The best way I can describe this game is Twister meets Lovecraft. In A’Writhe, players team up in groups of two—one playing the Old One, the other the cultist summoning them—and complete a series of pattern challenges using their bodies. It’s not a game where you’re going to learn a lot about Lovecraftian horror, but you will probably get a chuckle or two watching your friends twist themselves into terrifying pretzels.
Now on its second edition, this has been called “the future of board gaming.” The app-assisted Mansions of Madness has players venturing through the homes and streets of Arkham in a desperate attempt to engage, defeat, or simply survive its many threats—in a similar vein to something like Betrayal at House on the Hill. This version uses an app that takes on the role of Keeper, meaning no one has to take on the role of quasi-GM. It’s also got plenty of expansions, adding some excellent variety to the gameplay.
A short, quick card game where two players each try to bring the other to madness. Gameosity’s review rightly pointed out that it’s pretty similar to Rummy, in that players are mostly trying to get rid of their cards (while avoiding madness tokens) before their opponent does.
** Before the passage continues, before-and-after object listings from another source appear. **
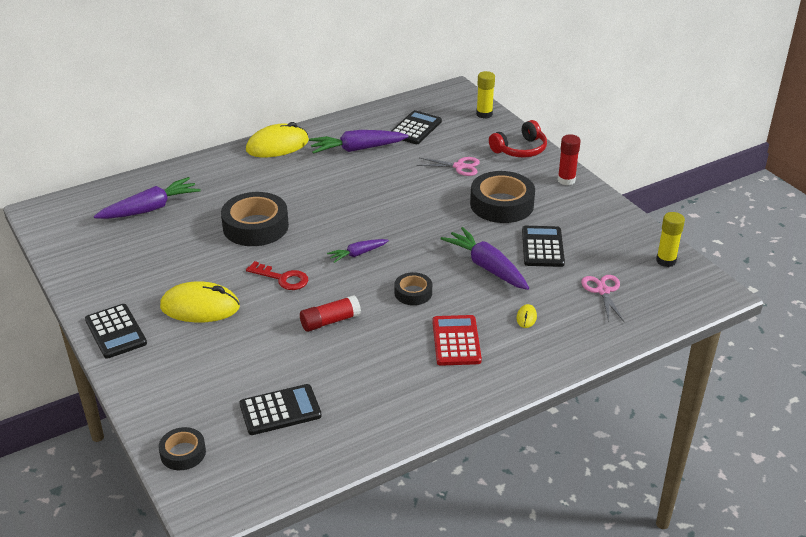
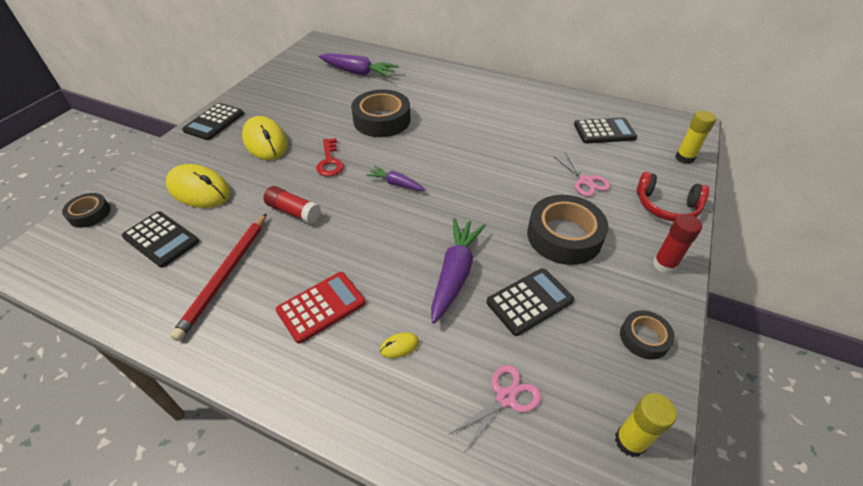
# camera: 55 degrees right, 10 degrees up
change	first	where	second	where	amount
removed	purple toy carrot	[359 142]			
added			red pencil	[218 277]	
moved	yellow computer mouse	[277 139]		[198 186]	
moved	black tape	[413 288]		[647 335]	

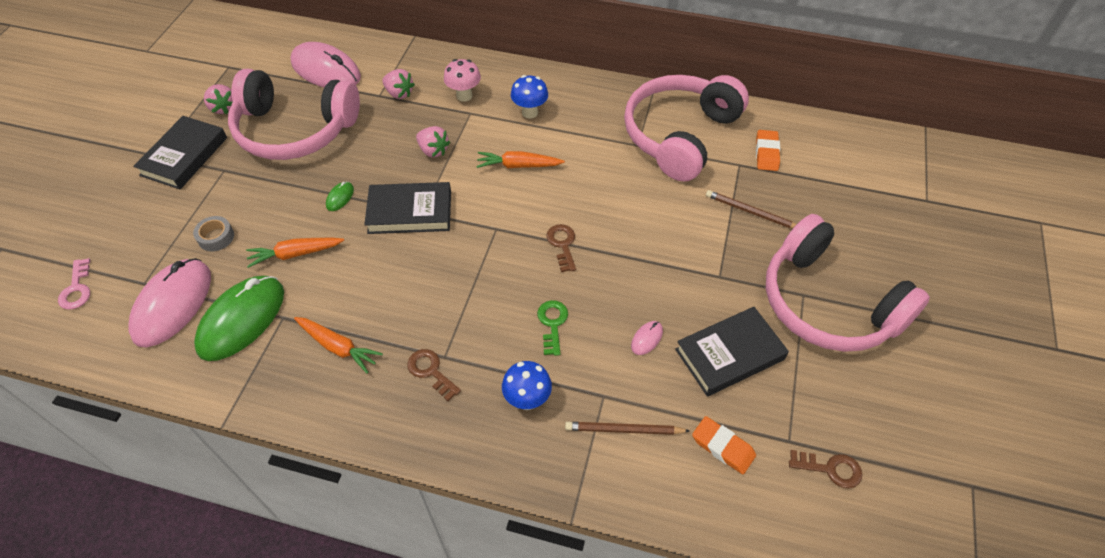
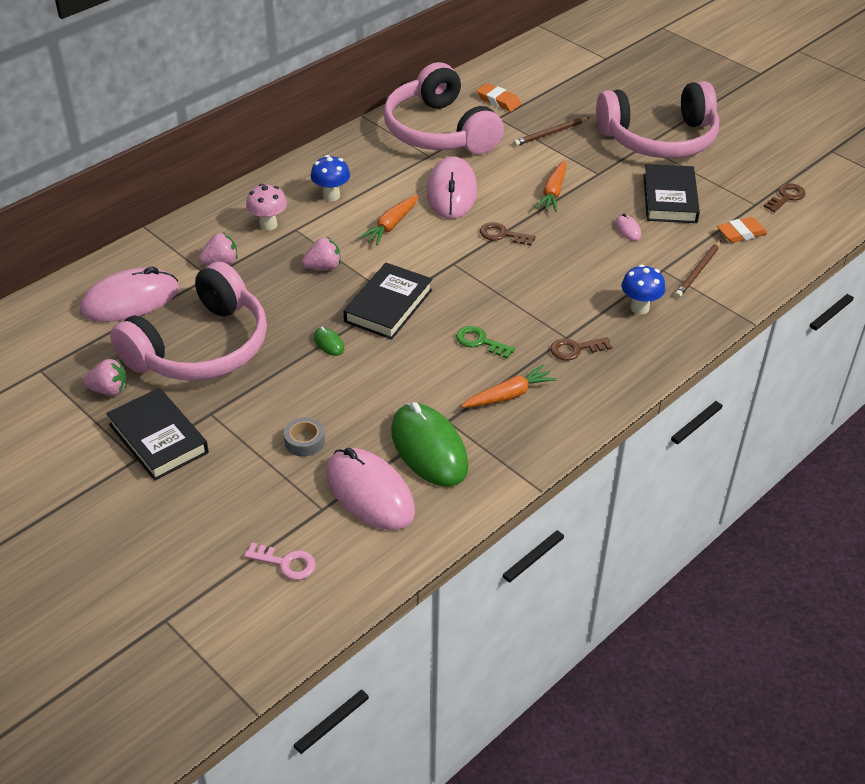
# camera: 60 degrees left, 10 degrees down
change	first	where	second	where	amount
added			pink computer mouse	[452 187]	
moved	orange-coloured toy carrot	[295 253]		[551 186]	
moved	emerald latchkey	[552 328]		[485 342]	

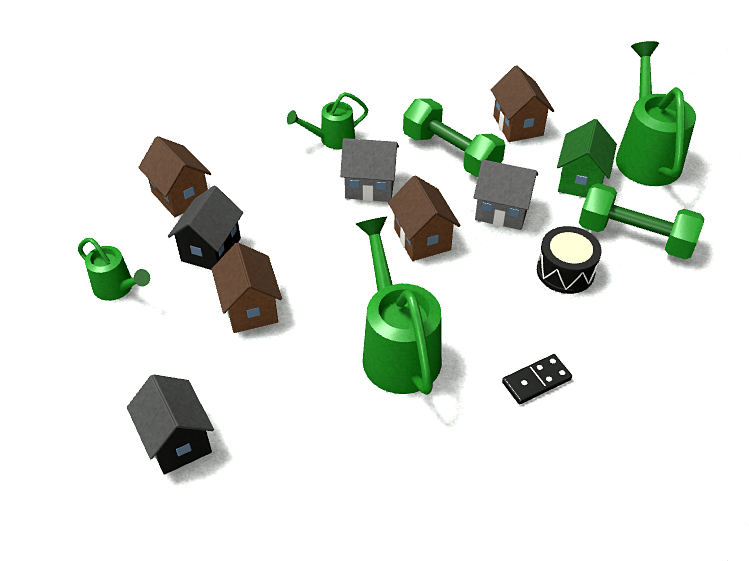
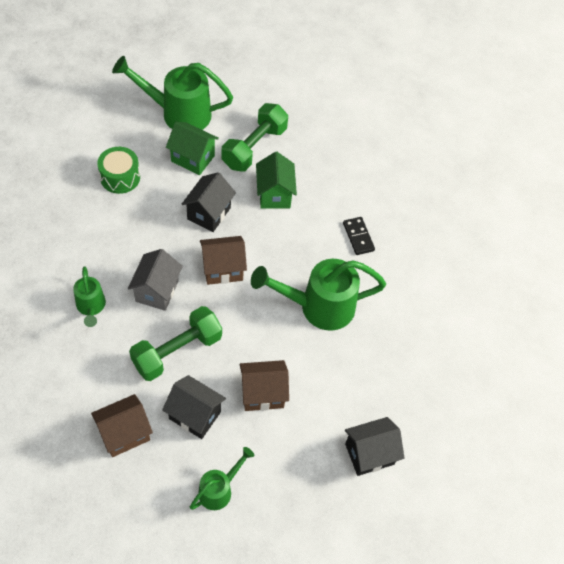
# camera: 85 degrees left, 10 degrees up
change	first	where	second	where	amount
moved	emerald free weight	[454 137]		[175 343]	
replaced	brown cottage	[522 103]	emerald drum	[118 170]	
replaced	black drum	[569 260]	emerald cottage	[276 180]	
recoloured	ash-grey cottage	[505 194]	black cottage	[209 202]	

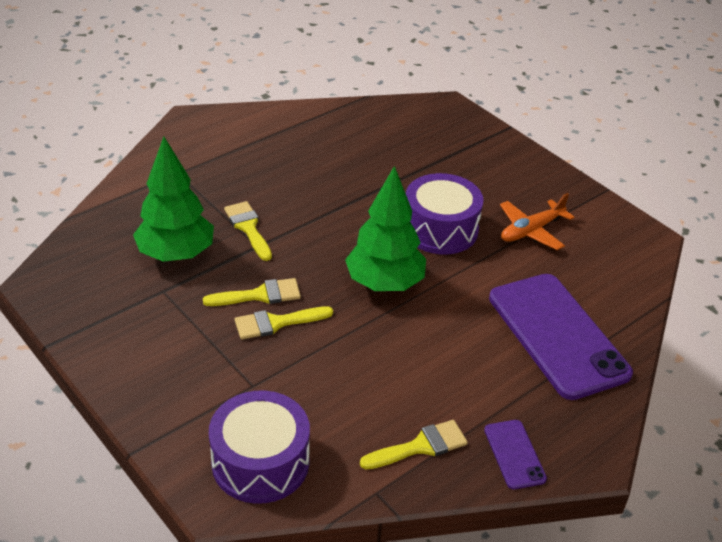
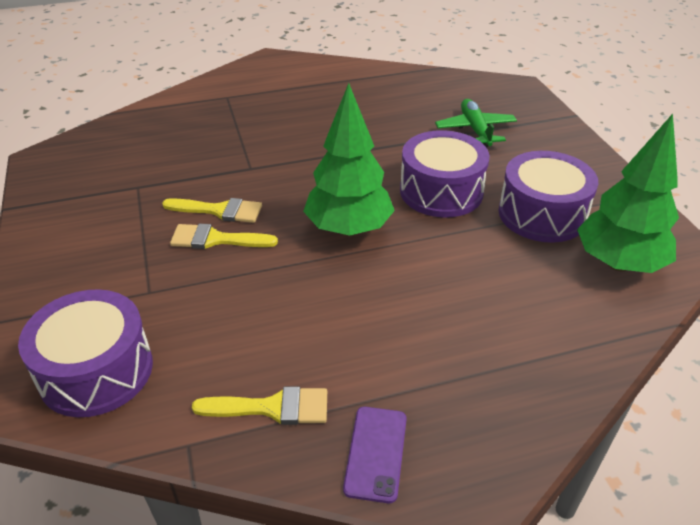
# camera: 25 degrees right, 0 degrees up
change	first	where	second	where	amount
removed	yellow paintbrush	[248 231]			
removed	purple smartphone	[561 337]			
added			emerald aeroplane	[476 123]	
moved	emerald fir tree	[173 199]		[628 193]	
replaced	orange-coloured aeroplane	[537 221]	purple drum	[548 197]	

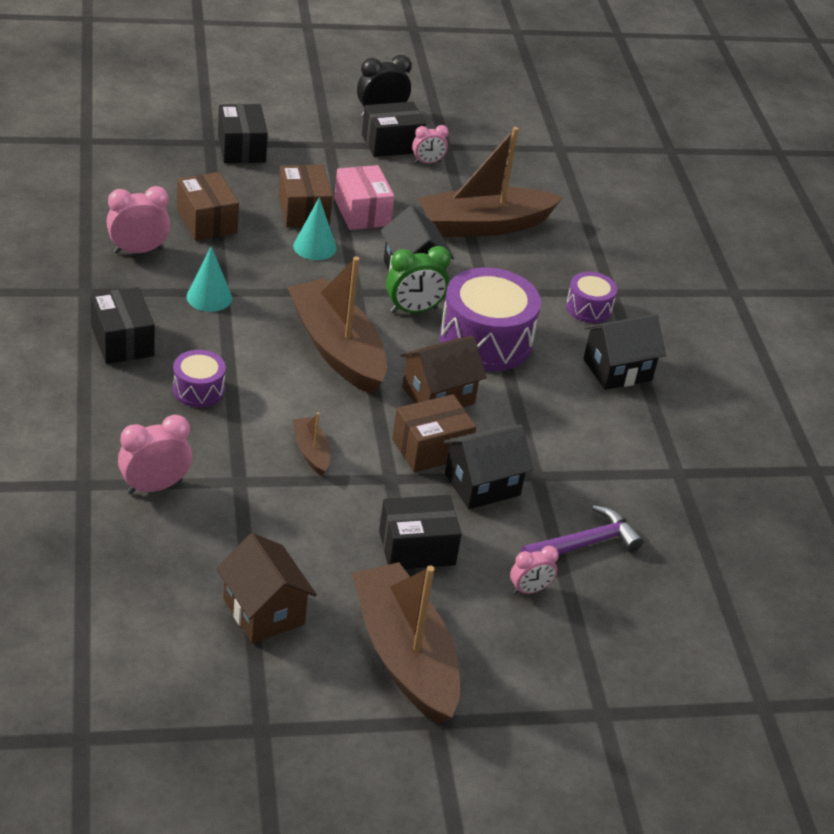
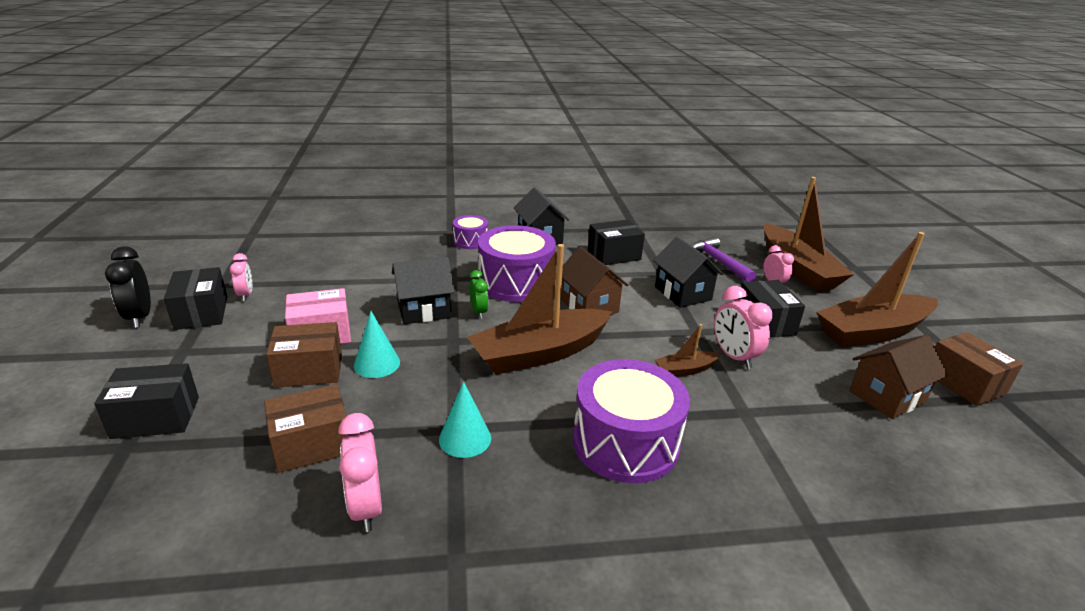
# camera: 85 degrees left, 10 degrees down
change	first	where	second	where	amount
moved	black package	[122 325]		[616 242]	
moved	pink bedside clock	[155 454]		[743 327]	
moved	brown package	[434 433]		[979 369]	
moved	brown toy boat	[490 182]		[809 234]	
resized	purple drum	[199 378]		[631 421]	x1.93
resized	emerald bedside clock	[418 279]		[479 294]	x0.63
That said, I enjoy a good quick card game, and having it center around torturing my opposing teammate is a nice bonus.
This one is especially interesting because it’s not technically Lovecraftian. It’s actually based on a short story by Neil Gaiman, but it takes place within the realm that Lovecraft originally envisioned. In A Study in Emerald, the Old Ones have risen to power and control the world, as they have for hundreds of years. Players take on the role of Restorationists, a secret group of fighters who are trying to reclaim the planet from the cursed gods. That is, unless they’re actually Loyalists, eager to serve and please the masters by ruining the Restorationists’ plans. Who is playing who, you might ask? It’s a secret, keeping the game intense and exciting.
This version of Pandemic replaces the global disease apocalypse with the rise of the Old Ones, making it great for people who are familiar with Pandemic’s gameplay style and propensity for complete annihilation. Seriously, who here has ever won a game of Pandemic? I won the first time around so naturally, I thought I was special, but every single follow-up has ended in utter disaster.
I’m a fan of Love Letter, it’s a great short game to pull out if you have a few minutes and want to have some casual fan. This version takes the same mechanic and adds H.P. Lovecraft into the mix—instead of trying to get a love letter to a princess, you’re investigating a mysterious horror that leads you right into Cthulhu’s midst. Though he can actually be a buddy and help you out if you play your cards right. The mechanics on this one are easy, and I really enjoy the design. A fun and lighthearted adaptation.
This was the 19th Pathfinder Adventure Path campaign, which ran from August 2016 to February 2017 and is currently available as a set. It featured a series of Lovecraftian stories, horrors, and creatures, under a special agreement with Chaosium. For those who aren’t experienced in Pathfinder, the campaign is for first-level characters, making it accessible even for newer players.
I still can’t believe this one exists. Cute animated Munchkins face down the most terrifying god of them all, the Great Cthulhu, in the ultimate battle for survival. There are several expansions for this game—one of which even features a Cowthulhu! What? This is seriously amazing.
[Ed’s note: io9 recognizes that while H.P. Lovecraft’s works inspired a lot of good, the man himself was racist and his works deeply problematic. We regret that this post celebrating some wonderful gaming creations came off as a celebration of the man himself.—Jill P.]